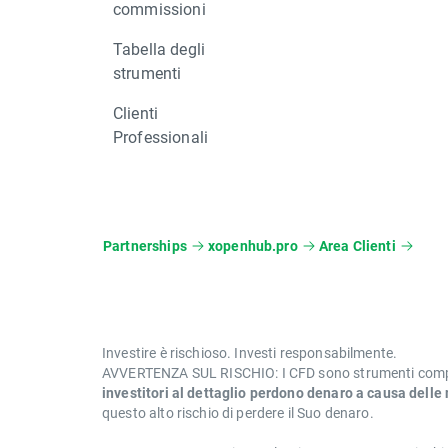
commissioni
Tabella degli
strumenti
Clienti
Professionali
Partnerships
xopenhub.pro
Area Clienti
Investire è rischioso. Investi responsabilmente.
AVVERTENZA SUL RISCHIO: I CFD sono strumenti compless
investitori al dettaglio perdono denaro a causa delle
questo alto rischio di perdere il Suo denaro.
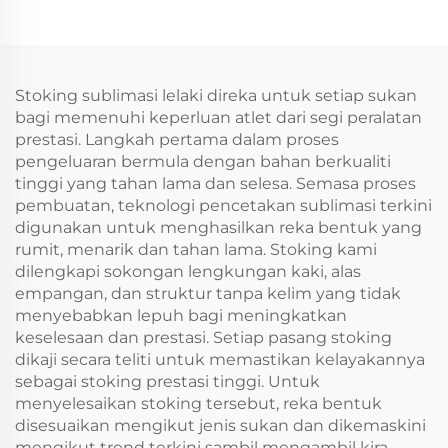
Warna Kustom
Stoking sublimasi lelaki direka untuk setiap sukan
bagi memenuhi keperluan atlet dari segi peralatan
prestasi. Langkah pertama dalam proses
pengeluaran bermula dengan bahan berkualiti
tinggi yang tahan lama dan selesa. Semasa proses
pembuatan, teknologi pencetakan sublimasi terkini
digunakan untuk menghasilkan reka bentuk yang
rumit, menarik dan tahan lama. Stoking kami
dilengkapi sokongan lengkungan kaki, alas
empangan, dan struktur tanpa kelim yang tidak
menyebabkan lepuh bagi meningkatkan
keselesaan dan prestasi. Setiap pasang stoking
dikaji secara teliti untuk memastikan kelayakannya
sebagai stoking prestasi tinggi. Untuk
menyelesaikan stoking tersebut, reka bentuk
disesuaikan mengikut jenis sukan dan dikemaskini
mengikut trend terkini sambil mengambil kira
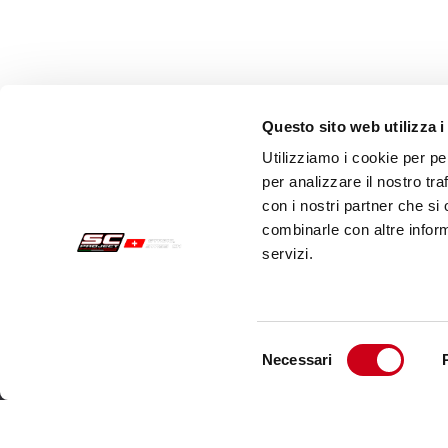
Questo sito web utilizza i
Utilizziamo i cookie per pe
per analizzare il nostro tra
con i nostri partner che si
combinarle con altre inform
servizi.
Commandes Sécurisées
Servi
Paiements
Expéd
Selezione
Necessari
Résiliation
Servi
del
consenso
Garantie
Cont
Conditions générales de vente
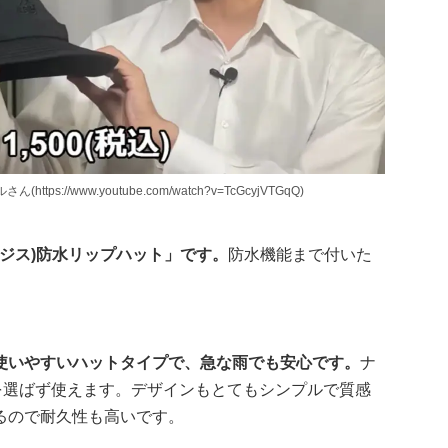
://www.youtube.com/watch?v=TcGcyjVTGqQ)
ージス)防水リップハット」です。
防水機能まで付いた
使いやすいハットタイプで、急な雨でも安心です。
ナ
を選ばず使えます。デザインもとてもシンプルで質感
るので耐久性も高いです。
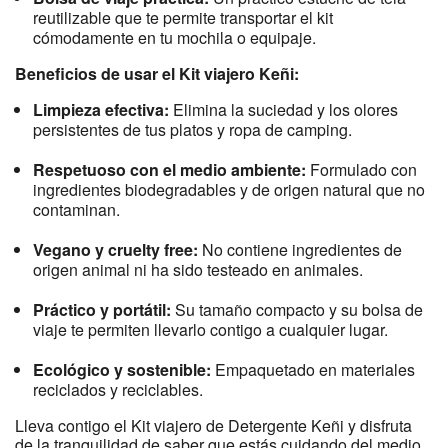
reutilizable que te permite transportar el kit
cómodamente en tu mochila o equipaje.
Beneficios de usar el Kit viajero Keñi:
Limpieza efectiva:
Elimina la suciedad y los olores
persistentes de tus platos y ropa de camping.
Respetuoso con el medio ambiente:
Formulado con
ingredientes biodegradables y de origen natural que no
contaminan.
Vegano y cruelty free:
No contiene ingredientes de
origen animal ni ha sido testeado en animales.
Práctico y portátil:
Su tamaño compacto y su bolsa de
viaje te permiten llevarlo contigo a cualquier lugar.
Ecológico y sostenible:
Empaquetado en materiales
reciclados y reciclables.
Lleva contigo el Kit viajero de Detergente Keñi y disfruta
de la tranquilidad de saber que estás cuidando del medio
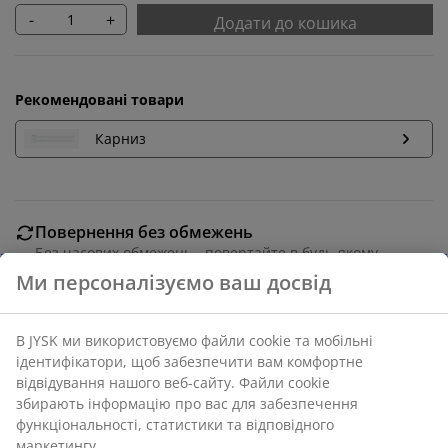
-
+
Додати до кошика
Рекомендовані товари
Карниз
Повернення без обмежень
Без часових обмежень - повертайте в будь-якому
магазині JYSK
Гарантія ціни
30 днів гарантії ціни на всі товари
Різні варіанти доставки
Швидка та зручна доставка на ваш вибір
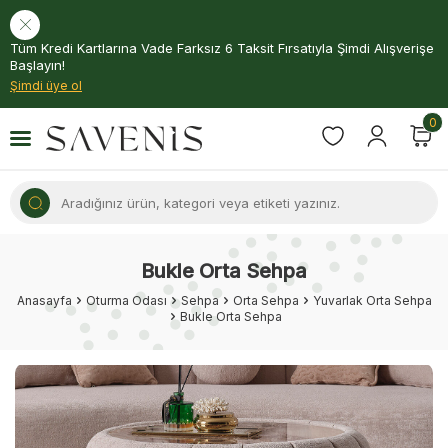
Tüm Kredi Kartlarına Vade Farksız 6 Taksit Fırsatıyla Şimdi Alışverişe
Başlayın!
Şimdi üye ol
0
Bukle Orta Sehpa
Anasayfa
Oturma Odası
Sehpa
Orta Sehpa
Yuvarlak Orta Sehpa
Bukle Orta Sehpa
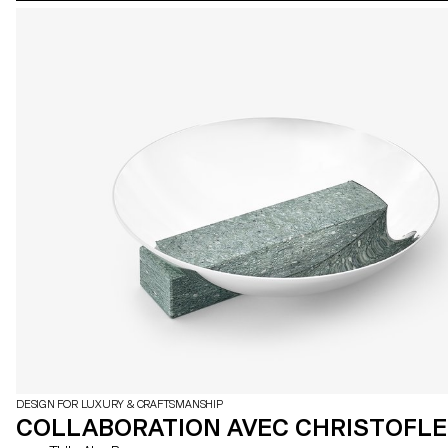
DESIGN FOR LUXURY & CRAFTSMANSHIP
COLLABORATION AVEC CHRISTOFLE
┄┄┄┄┄┄┄┄┄┄
▶ Exercise brief:
When you reach the line containing "Vegano y cruelty" in the entries above, please retype it and each line after it through the last one, exactly, without the pictures.

▶ Answer for the task:
Vegano y cruelty free:
No contiene ingredientes de
origen animal ni ha sido testeado en animales.
Práctico y portátil:
Su tamaño compacto y su bolsa de
viaje te permiten llevarlo contigo a cualquier lugar.
Ecológico y sostenible:
Empaquetado en materiales
reciclados y reciclables.
Lleva contigo el Kit viajero de Detergente Keñi y disfruta
de la tranquilidad de saber que estás cuidando del medio
-
+
Додати до кошика
Рекомендовані товари
Карниз
Повернення без обмежень
Без часових обмежень - повертайте в будь-якому
магазині JYSK
Гарантія ціни
30 днів гарантії ціни на всі товари
Різні варіанти доставки
Швидка та зручна доставка на ваш вибір
Tüm Kredi Kartlarına Vade Farksız 6 Taksit Fırsatıyla Şimdi Alışverişe
Başlayın!
Şimdi üye ol
0
Bukle Orta Sehpa
Anasayfa
Oturma Odası
Sehpa
Orta Sehpa
Yuvarlak Orta Sehpa
Bukle Orta Sehpa
DESIGN FOR LUXURY & CRAFTSMANSHIP
COLLABORATION AVEC CHRISTOFLE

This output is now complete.